Any picture in the material should be left out, while all other lines are copied exactly.
(Data extract)
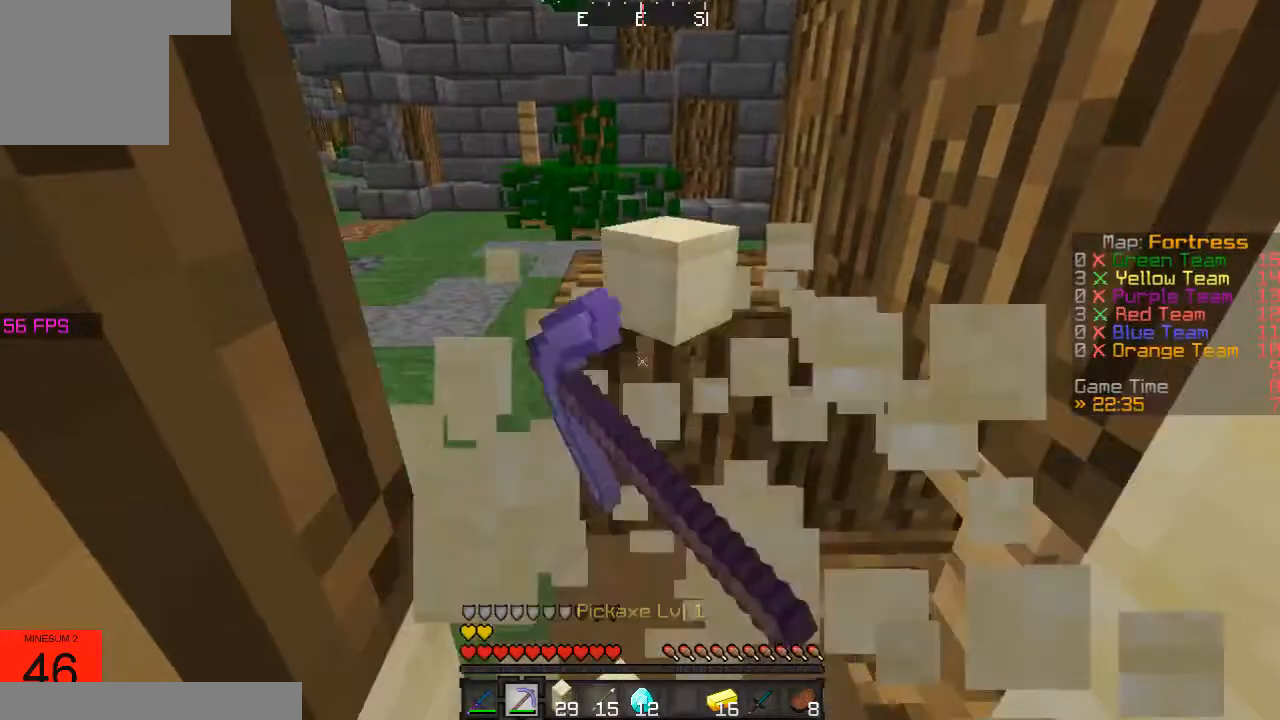
{"keys": ["d", "w"], "events": [[266, "d", "down"], [266, "w", "down"]]}
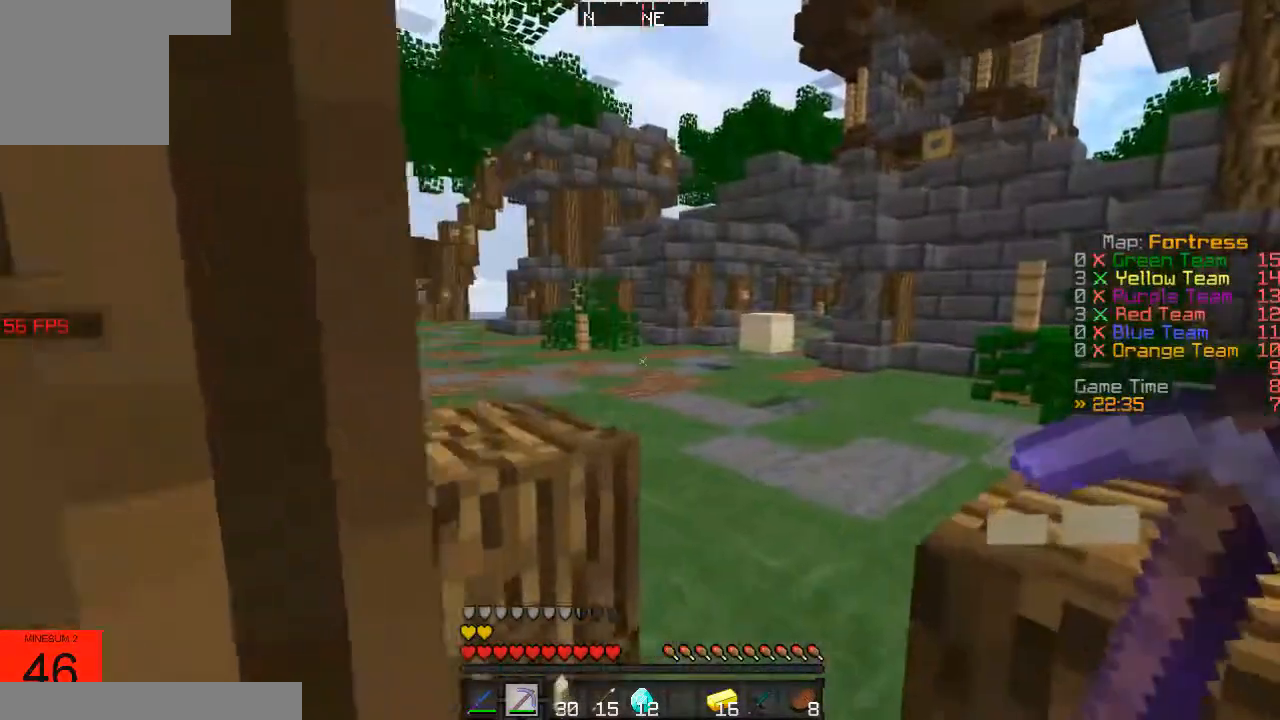
{"keys": ["w"], "events": [[183, "d", "up"], [233, "a", "down"], [383, "a", "up"]]}
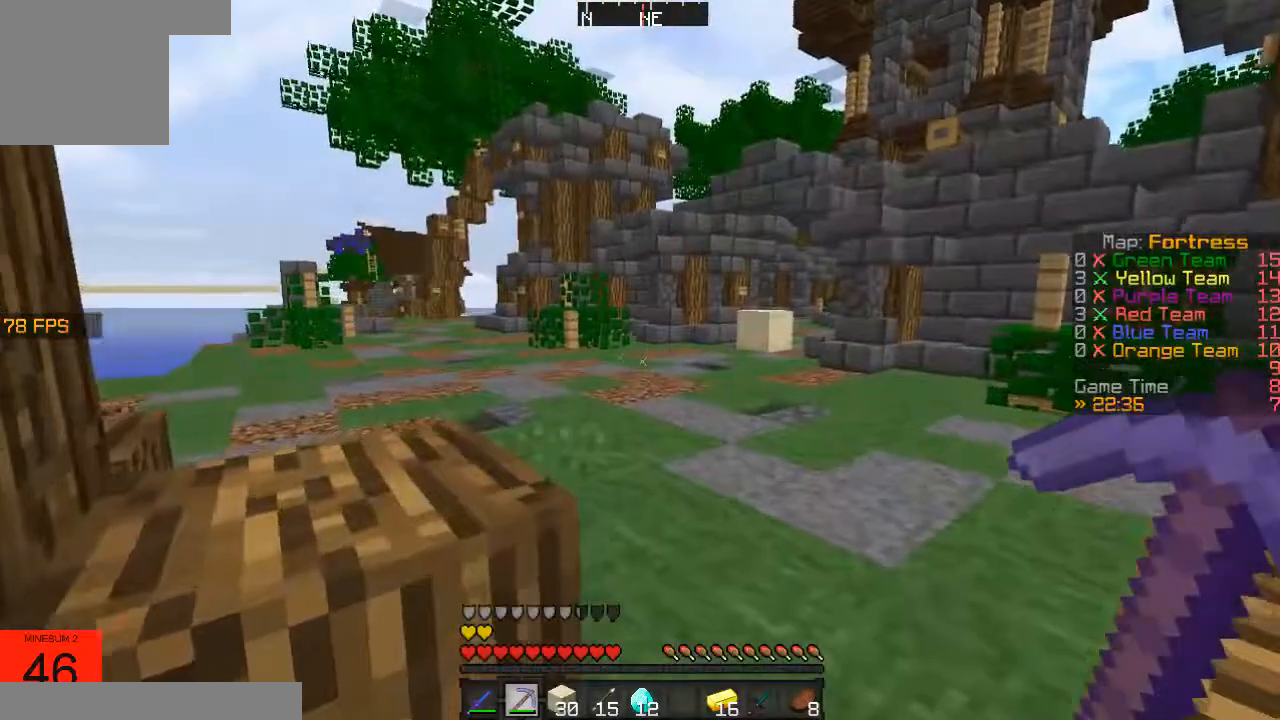
{"keys": ["d"], "events": [[216, "d", "down"], [300, "w", "up"]]}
(End Data extract)
» Exercise response:
{"keys": ["d", "w"], "events": [[266, "d", "down"], [266, "w", "down"]]}
{"keys": ["w"], "events": [[183, "d", "up"], [233, "a", "down"], [383, "a", "up"]]}
{"keys": ["d"], "events": [[216, "d", "down"], [300, "w", "up"]]}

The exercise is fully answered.